The assessor’s levy is currently set at $0.34 per $1,000 valuation and will raise another $0.17 effective July 1.
Conference Board member and Williamsburg Mayor Frank Murphy said he voted to raise the levy to $0.51 in order to allow new Iowa County Assessor Linda Griggs to fully staff her office.
“I believe we need to do something and I think this next year will allow Linda to look at her options,” Murphy said.
Griggs said the raise in taxes will pay for the salary of one more full-time employee and an increase in training. Griggs said she will hire a deputy assessor, a position that has not been filled in over a year. In addition, one full-time employee is retiring in two months, and Griggs said that position will be filled. In total, the assessor’s office will have a new assessor, two new employees and two employees who combined have less than three years of experience.
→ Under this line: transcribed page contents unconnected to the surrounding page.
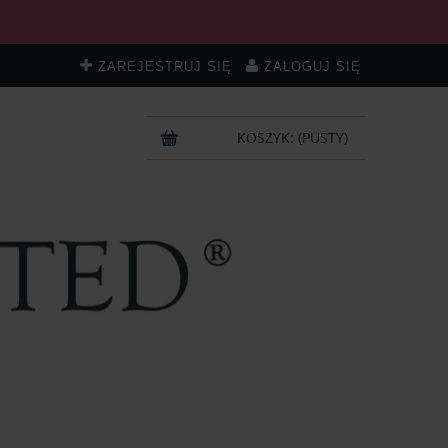
ZAREJESTRUJ SIĘ
ZALOGUJ SIĘ
KOSZYK:
(PUSTY)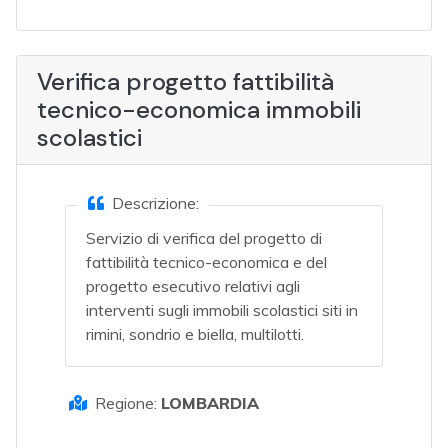
Verifica progetto fattibilità
tecnico-economica immobili
scolastici
Descrizione:
Servizio di verifica del progetto di
fattibilità tecnico-economica e del
progetto esecutivo relativi agli
interventi sugli immobili scolastici siti in
rimini, sondrio e biella, multilotti.
Regione:
LOMBARDIA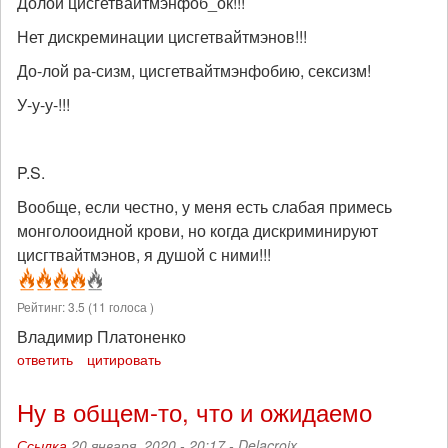
Долой цисгетвайтмэнфоб_ок!!!
Нет дискреминации цисгетвайтмэнов!!!
До-лой ра-сизм, цисгетвайтмэнфобию, сексизм!
У-у-у-!!!
P.S.
Вообще, если честно, у меня есть слабая примесь
монголооидной крови, но когда дискриминируют
цисгтвайтмэнов, я душой с ними!!!
Рейтинг:
3.5
(
11
голоса )
Владимир Платоненко
ответить
цитировать
Ну в общем-то, что и ожидаемо
Ссылка
20 января, 2020 - 20:17 -
Delacroix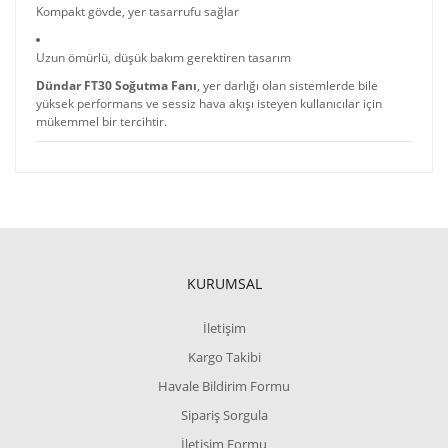
Kompakt gövde, yer tasarrufu sağlar
Uzun ömürlü, düşük bakım gerektiren tasarım
Dündar FT30 Soğutma Fanı
, yer darlığı olan sistemlerde bile
yüksek performans ve sessiz hava akışı isteyen kullanıcılar için
mükemmel bir tercihtir.
KURUMSAL
İletişim
Kargo Takibi
Havale Bildirim Formu
Sipariş Sorgula
İletişim Formu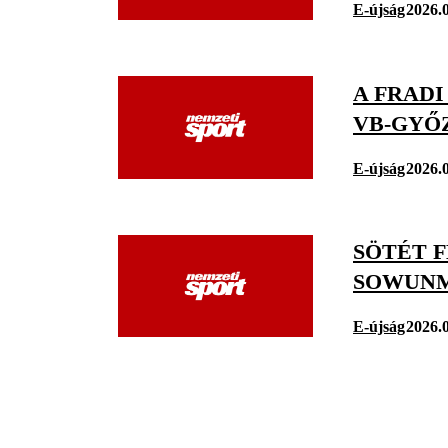
E-újság
2026.0
A FRADI
VB-GYŐ
E-újság
2026.0
SÖTÉT F
SOWUNM
E-újság
2026.0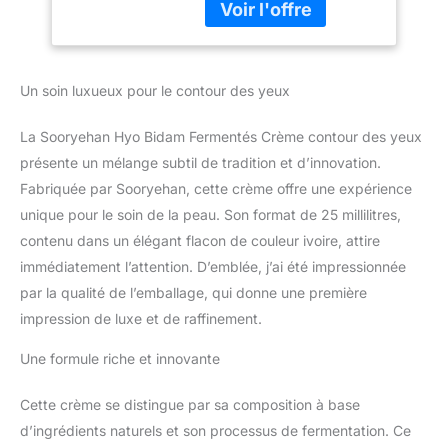
hydratant pour améliorer
l'élasticité de la peau
ainsi lâche les rides
autour des yeux.
Un soin luxueux pour le contour des yeux
"backhyodan" précieux
ingrédients à base de
La Sooryehan Hyo Bidam Fermentés Crème contour des yeux
plantes riches en
nutriments et argent en
présente un mélange subtil de tradition et d’innovation.
forme de champignon
Fabriquée par Sooryehan, cette crème offre une expérience
contenues dans une
unique pour le soin de la peau. Son format de 25 millilitres,
crème contour des yeux
contenu dans un élégant flacon de couleur ivoire, attire
anti-âge à base de
immédiatement l’attention. D’emblée, j’ai été impressionnée
plantes pour une texture
lisse.
par la qualité de l’emballage, qui donne une première
impression de luxe et de raffinement.
Une formule riche et innovante
Cette crème se distingue par sa composition à base
d’ingrédients naturels et son processus de fermentation. Ce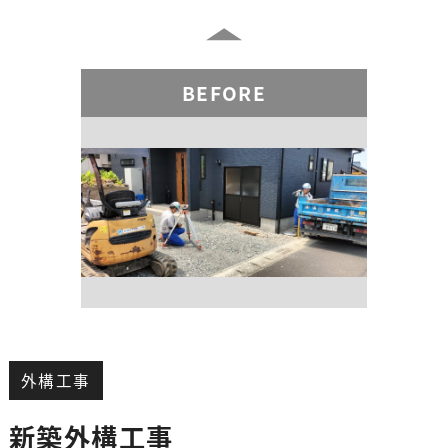
BEFORE
外構工事
新築外構工事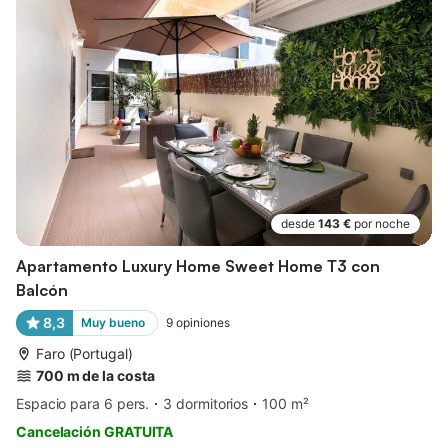
desde
143 €
por noche
Apartamento Luxury Home Sweet Home T3 con
Balcón
8,3
Muy bueno
9
opiniones
Faro (Portugal)
700 m de la costa
Espacio para 6 pers.
3 dormitorios
100 m²
Cancelación GRATUITA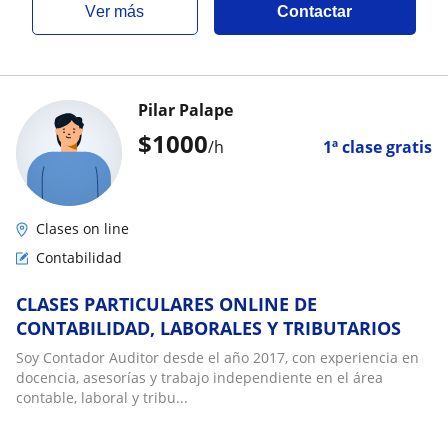
ver más
Contactar
Pilar Palape
$
1000
/h
1ª clase gratis
Clases on line
Contabilidad
CLASES PARTICULARES ONLINE DE
CONTABILIDAD, LABORALES Y TRIBUTARIOS
Soy Contador Auditor desde el año 2017, con experiencia en
docencia, asesorías y trabajo independiente en el área
contable, laboral y tribu...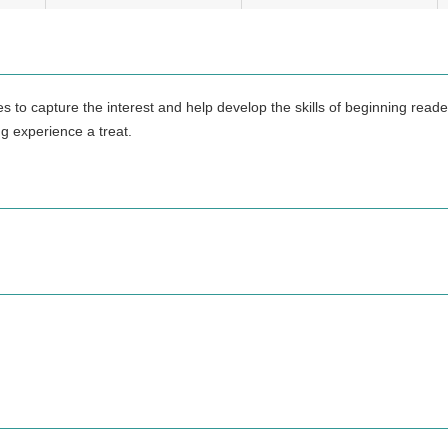
s to capture the interest and help develop the skills of beginning rea
g experience a treat.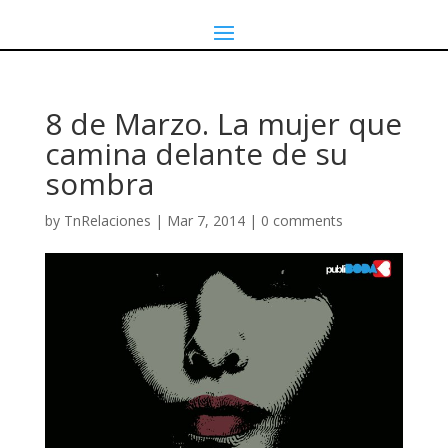
8 de Marzo. La mujer que
camina delante de su
sombra
by
TnRelaciones
|
Mar 7, 2014
|
0 comments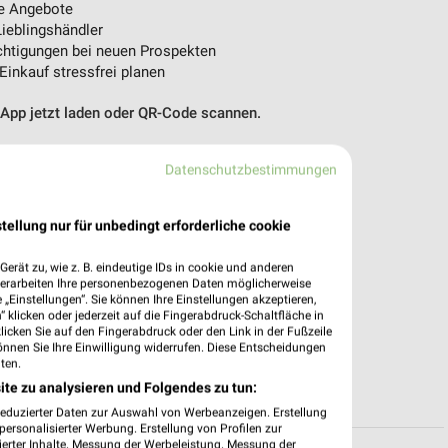
e Angebote
ieblingshändler
htigungen bei neuen Prospekten
 Einkauf stressfrei planen
 App jetzt laden oder QR-Code scannen.
Datenschutzbestimmungen
tellung nur für unbedingt erforderliche cookie
erät zu, wie z. B. eindeutige IDs in cookie und anderen
verarbeiten Ihre personenbezogenen Daten möglicherweise
„Einstellungen“. Sie können Ihre Einstellungen akzeptieren,
 klicken oder jederzeit auf die Fingerabdruck-Schaltfläche in
klicken Sie auf den Fingerabdruck oder den Link in der Fußzeile
önnen Sie Ihre Einwilligung widerrufen. Diese Entscheidungen
ten.
ite zu analysieren und Folgendes zu tun:
reduzierter Daten zur Auswahl von Werbeanzeigen. Erstellung
ersonalisierter Werbung. Erstellung von Profilen zur
ierter Inhalte. Messung der Werbeleistung. Messung der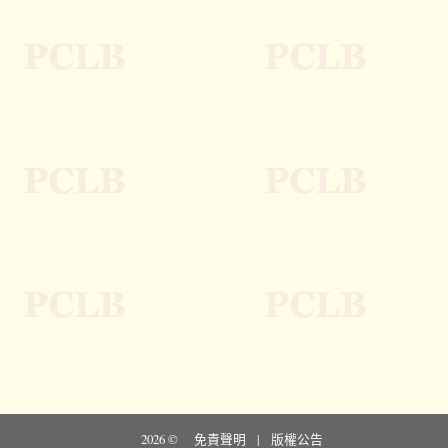
2026 ©
免責聲明
|
版權公告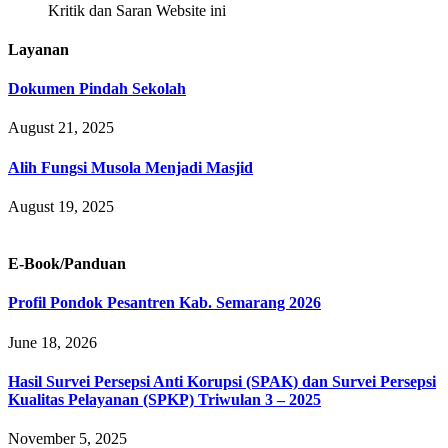
Kritik dan Saran Website ini
Layanan
Dokumen Pindah Sekolah
August 21, 2025
Alih Fungsi Musola Menjadi Masjid
August 19, 2025
E-Book/Panduan
Profil Pondok Pesantren Kab. Semarang 2026
June 18, 2026
Hasil Survei Persepsi Anti Korupsi (SPAK) dan Survei Persepsi
Kualitas Pelayanan (SPKP) Triwulan 3 – 2025
November 5, 2025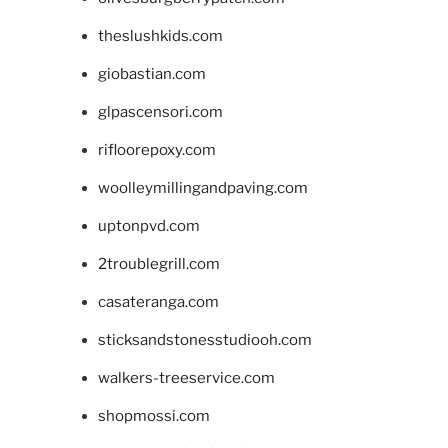
theslushkids.com
giobastian.com
glpascensori.com
rifloorepoxy.com
woolleymillingandpaving.com
uptonpvd.com
2troublegrill.com
casateranga.com
sticksandstonesstudiooh.com
walkers-treeservice.com
shopmossi.com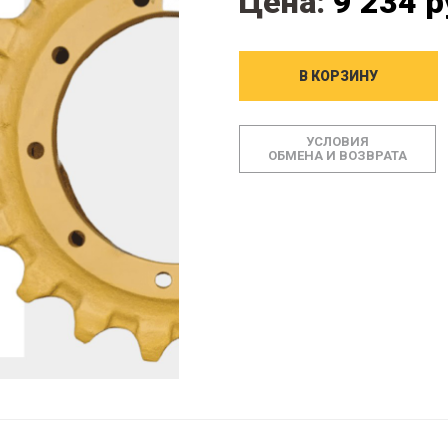
Цена:
9 234 р
В КОРЗИНУ
УСЛОВИЯ
ОБМЕНА И ВОЗВРАТА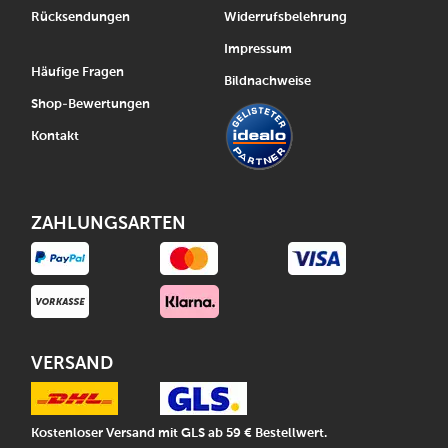
Rücksendungen
Widerrufsbelehrung
Impressum
Häufige Fragen
Bildnachweise
Shop-Bewertungen
Kontakt
ZAHLUNGSARTEN
VERSAND
Kostenloser Versand mit GLS ab 59 € Bestellwert.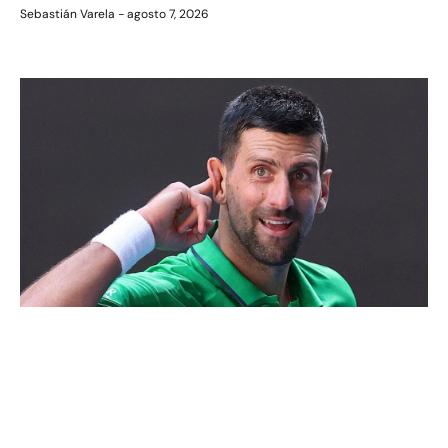
Sebastián Varela
agosto 7, 2026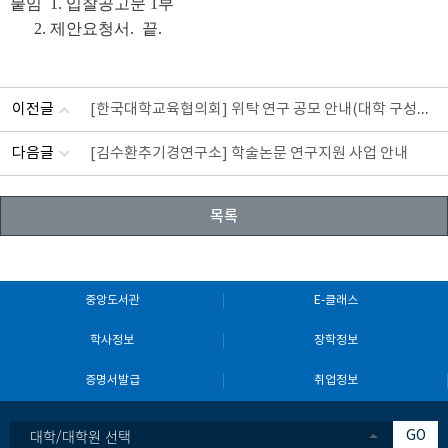
붙임 1. 입찰공고문 1부
2. 제안요청서. 끝.
이전글
[한국대학교육협의회] 위탁 연구 공모 안내(대학 구성원의
다음글
[김수환추기경연구소] 학술논문 연구지원 사업 안내
목록
중앙도서관
E-클래스
학사정보
장학정보
증명서발급
취업정보
대학/대학원 선택
GO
Griggs, who has been the acting assessor since November 2009, said after reviewing the county’s property values with Vanguard Appraisals, it was determined that the county’s property values were not in sync.
Bob Ehler, president of Vanguard Appraisals, said the purpose of a reappraisal is to equalize values to make sure every property owner is treated fairly.
“The idea is not to raise anybody’s taxes or lower anybody’s taxes. The assessor’s job is to have an accurate value on everybody’s property so they are taxed fairly,” Ehler said.
In general, he said if a re-valuation is done, one-third of the taxpayers would see a decrease, one-third would see no change and one-third would see an increase.
Ehler said the statistics show values are artificially low in Iowa County.
“This could actually hurt economic development, because if the values are too low, then your millage rate will be higher. A high millage rate is a sign of high taxes to anybody who is looking to do development,” Ehler said. “That is one of the important factors to consider. Not to raise taxes, but to have the values up where they should be so the millage rate that corresponds will be accurate.”
During the February Conference Board meeting, Griggs said it was her belief a re-valuation for residential property had never been done in Iowa County.
During the March 9 meeting, Jerry McKusker, a former employee in the assessor’s office, said all property in Iowa County was re-valuated between 1984 and 1987. McKusker provided property cards from that time period showing that his residential property had been re-valuated in 1985.
When it came time to vote on the assessor’s budget for FY11, none of the members of the conference board were in favor of raising the levy to $0.71 to pay for the re-valuation project. In total, eight members of the conference board voted for a levy of $0.51 and three members voted against the levy, saying they were in favor of leaving the levy at $0.34.
The Iowa County Conference board is made up of three factions: the Iowa County Supervisors, a member from each school board in the county and the mayor of each city in the county. Each faction receives one vote. Two of the three mayors present, Marengo Mayor Joe Seye and Victor Mayor Pro-tem Marla Faga voted against raising the assessor’s tax levy to $0.51.
Faga said the raise in taxes would be a hardship on a lot of people, herself included. Now is not the time to raise taxes, she said.
“I know a lot of people who have lost their jobs and have had their hours cut back. I know a lot of farmers, it would be a hardship on them,” Faga said.
Iowa County Supervisor Chair Linda Yoder also voted against raising the taxes to $0.51, even after stating at the beginning of the meeting, “You can’t run your department on 28 cents or 33 cents. No, we can’t do that.”